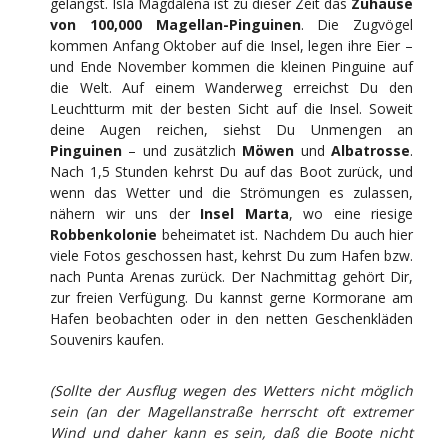
gelangst. Isla Magdalena ist zu dieser Zeit das
Zuhause
von 100,000 Magellan-Pinguinen
. Die Zugvögel
kommen Anfang Oktober auf die Insel, legen ihre Eier –
und Ende November kommen die kleinen Pinguine auf
die Welt. Auf einem Wanderweg erreichst Du den
Leuchtturm mit der besten Sicht auf die Insel. Soweit
deine Augen reichen, siehst Du Unmengen an
Pinguinen
– und zusätzlich
Möwen
und
Albatrosse
.
Nach 1,5 Stunden kehrst Du auf das Boot zurück, und
wenn das Wetter und die Strömungen es zulassen,
nähern wir uns der
Insel Marta
, wo eine riesige
Robbenkolonie
beheimatet ist. Nachdem Du auch hier
viele Fotos geschossen hast, kehrst Du zum Hafen bzw.
nach Punta Arenas zurück. Der Nachmittag gehört Dir,
zur freien Verfügung. Du kannst gerne Kormorane am
Hafen beobachten oder in den netten Geschenkläden
Souvenirs kaufen.
(Sollte der Ausflug wegen des Wetters nicht möglich
sein (an der Magellanstraße herrscht oft extremer
Wind und daher kann es sein, daß die Boote nicht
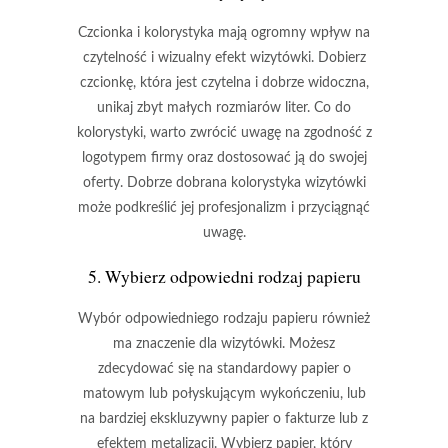
Czcionka i kolorystyka mają ogromny wpływ na
czytelność i wizualny efekt wizytówki. Dobierz
czcionkę, która jest czytelna i dobrze widoczna,
unikaj zbyt małych rozmiarów liter. Co do
kolorystyki, warto zwrócić uwagę na zgodność z
logotypem firmy oraz dostosować ją do swojej
oferty. Dobrze dobrana kolorystyka wizytówki
może podkreślić jej profesjonalizm i przyciągnąć
uwagę.
5. Wybierz odpowiedni rodzaj papieru
Wybór odpowiedniego rodzaju papieru również
ma znaczenie dla wizytówki. Możesz
zdecydować się na standardowy papier o
matowym lub połyskującym wykończeniu, lub
na bardziej ekskluzywny papier o fakturze lub z
efektem metalizacji. Wybierz papier, który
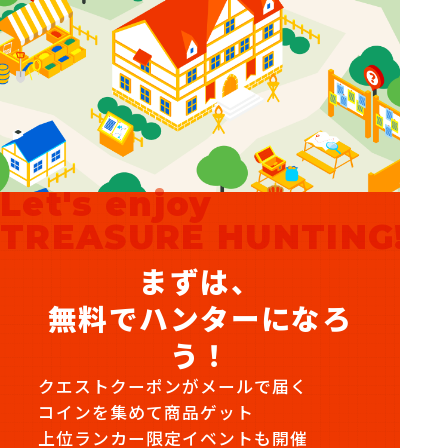
Let's enjoy
TREASURE HUNTING!
まずは、
無料でハンターになろ
う！
クエストクーポンがメールで届く
コインを集めて商品ゲット
上位ランカー限定イベントも開催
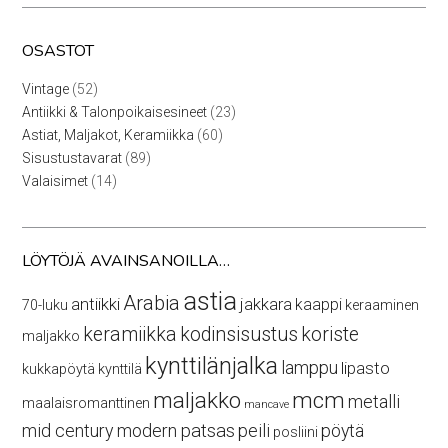
OSASTOT
52
Vintage
52
tuotetta
23
Antiikki & Talonpoikaisesineet
23
tuotetta
60
Astiat, Maljakot, Keramiikka
60
tuotetta
89
Sisustustavarat
89
tuotetta
14
Valaisimet
14
tuotetta
LÖYTÖJÄ AVAINSANOILLA…
astia
Arabia
antiikki
jakkara
kaappi
70-luku
keraaminen
keramiikka
kodinsisustus
koriste
maljakko
kynttilänjalka
lamppu
lipasto
kukkapöytä
kynttilä
maljakko
mcm
metalli
maalaisromanttinen
mancave
mid century modern
patsas
peili
pöytä
posliini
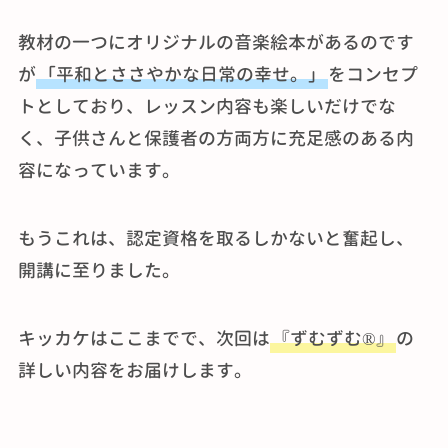
教材の一つにオリジナルの音楽絵本があるのです
が
「平和とささやかな日常の幸せ。」
をコンセプ
トとしており、レッスン内容も楽しいだけでな
く、子供さんと保護者の方両方に充足感のある内
容になっています。
もうこれは、認定資格を取るしかないと奮起し、
開講に至りました。
キッカケはここまでで、次回は
『ずむずむ®』
の
詳しい内容をお届けします。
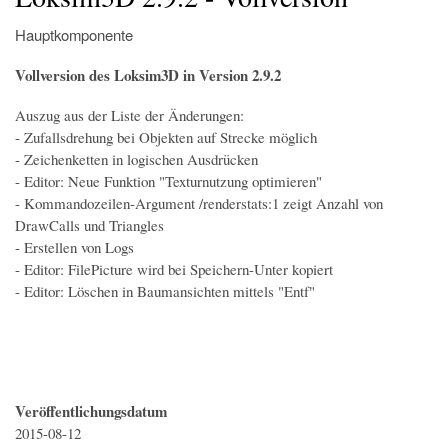
Hauptkomponente
Vollversion des Loksim3D in Version 2.9.2
Auszug aus der Liste der Änderungen:
- Zufallsdrehung bei Objekten auf Strecke möglich
- Zeichenketten in logischen Ausdrücken
- Editor: Neue Funktion "Texturnutzung optimieren"
- Kommandozeilen-Argument /renderstats:1 zeigt Anzahl von
DrawCalls und Triangles
- Erstellen von Logs
- Editor: FilePicture wird bei Speichern-Unter kopiert
- Editor: Löschen in Baumansichten mittels "Entf"
Veröffentlichungsdatum
2015-08-12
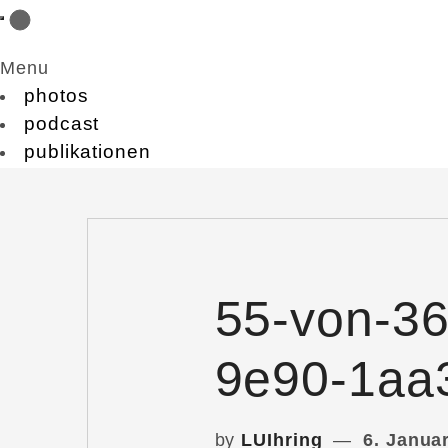
Menu
photos
podcast
publikationen
55-von-3
9e90-1aa
by
LUIhring
6. Janua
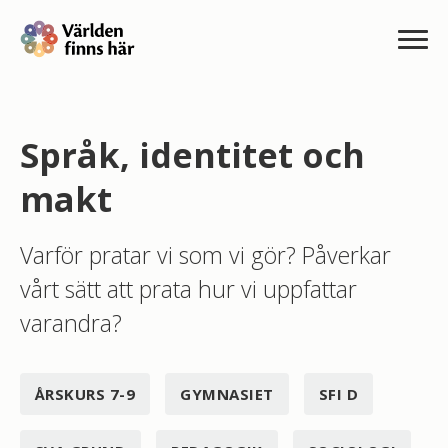
Språk, identitet och
makt
Varför pratar vi som vi gör? Påverkar
vårt sätt att prata hur vi uppfattar
varandra?
ÅRSKURS 7-9
GYMNASIET
SFI D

Work required:
Exact copy, pictures excluded: restate every record above word for word.

Result:
gelangst. Isla Magdalena ist zu dieser Zeit das
Zuhause
von 100,000 Magellan-Pinguinen
. Die Zugvögel
kommen Anfang Oktober auf die Insel, legen ihre Eier –
und Ende November kommen die kleinen Pinguine auf
die Welt. Auf einem Wanderweg erreichst Du den
Leuchtturm mit der besten Sicht auf die Insel. Soweit
deine Augen reichen, siehst Du Unmengen an
Pinguinen
– und zusätzlich
Möwen
und
Albatrosse
.
Nach 1,5 Stunden kehrst Du auf das Boot zurück, und
wenn das Wetter und die Strömungen es zulassen,
nähern wir uns der
Insel Marta
, wo eine riesige
Robbenkolonie
beheimatet ist. Nachdem Du auch hier
viele Fotos geschossen hast, kehrst Du zum Hafen bzw.
nach Punta Arenas zurück. Der Nachmittag gehört Dir,
zur freien Verfügung. Du kannst gerne Kormorane am
Hafen beobachten oder in den netten Geschenkläden
Souvenirs kaufen.
(Sollte der Ausflug wegen des Wetters nicht möglich
sein (an der Magellanstraße herrscht oft extremer
Wind und daher kann es sein, daß die Boote nicht
Czcionka i kolorystyka mają ogromny wpływ na
czytelność i wizualny efekt wizytówki. Dobierz
czcionkę, która jest czytelna i dobrze widoczna,
unikaj zbyt małych rozmiarów liter. Co do
kolorystyki, warto zwrócić uwagę na zgodność z
logotypem firmy oraz dostosować ją do swojej
oferty. Dobrze dobrana kolorystyka wizytówki
może podkreślić jej profesjonalizm i przyciągnąć
uwagę.
5. Wybierz odpowiedni rodzaj papieru
Wybór odpowiedniego rodzaju papieru również
ma znaczenie dla wizytówki. Możesz
zdecydować się na standardowy papier o
matowym lub połyskującym wykończeniu, lub
na bardziej ekskluzywny papier o fakturze lub z
efektem metalizacji. Wybierz papier, który
Let's enjoy
TREASURE HUNTING!
まずは、
無料でハンターになろ
う！
クエストクーポンがメールで届く
コインを集めて商品ゲット
上位ランカー限定イベントも開催
OSASTOT
52
Vintage
52
tuotetta
23
Antiikki & Talonpoikaisesineet
23
tuotetta
60
Astiat, Maljakot, Keramiikka
60
tuotetta
89
Sisustustavarat
89
tuotetta
14
Valaisimet
14
tuotetta
LÖYTÖJÄ AVAINSANOILLA…
astia
Arabia
antiikki
jakkara
kaappi
70-luku
keraaminen
keramiikka
kodinsisustus
koriste
maljakko
kynttilänjalka
lamppu
lipasto
kukkapöytä
kynttilä
maljakko
mcm
metalli
maalaisromanttinen
mancave
mid century modern
patsas
peili
pöytä
posliini
教材の一つにオリジナルの音楽絵本があるのです
が
「平和とささやかな日常の幸せ。」
をコンセプ
トとしており、レッスン内容も楽しいだけでな
く、子供さんと保護者の方両方に充足感のある内
容になっています。
もうこれは、認定資格を取るしかないと奮起し、
開講に至りました。
キッカケはここまでで、次回は
『ずむずむ®』
の
詳しい内容をお届けします。
Hauptkomponente
Vollversion des Loksim3D in Version 2.9.2
Auszug aus der Liste der Änderungen:
- Zufallsdrehung bei Objekten auf Strecke möglich
- Zeichenketten in logischen Ausdrücken
- Editor: Neue Funktion "Texturnutzung optimieren"
- Kommandozeilen-Argument /renderstats:1 zeigt Anzahl von
DrawCalls und Triangles
- Erstellen von Logs
- Editor: FilePicture wird bei Speichern-Unter kopiert
- Editor: Löschen in Baumansichten mittels "Entf"
Veröffentlichungsdatum
2015-08-12
Menu
photos
podcast
publikationen
55-von-3
9e90-1aa
by
LUIhring
6. Janua
Språk, identitet och
makt
Varför pratar vi som vi gör? Påverkar
vårt sätt att prata hur vi uppfattar
varandra?
ÅRSKURS 7-9
GYMNASIET
SFI D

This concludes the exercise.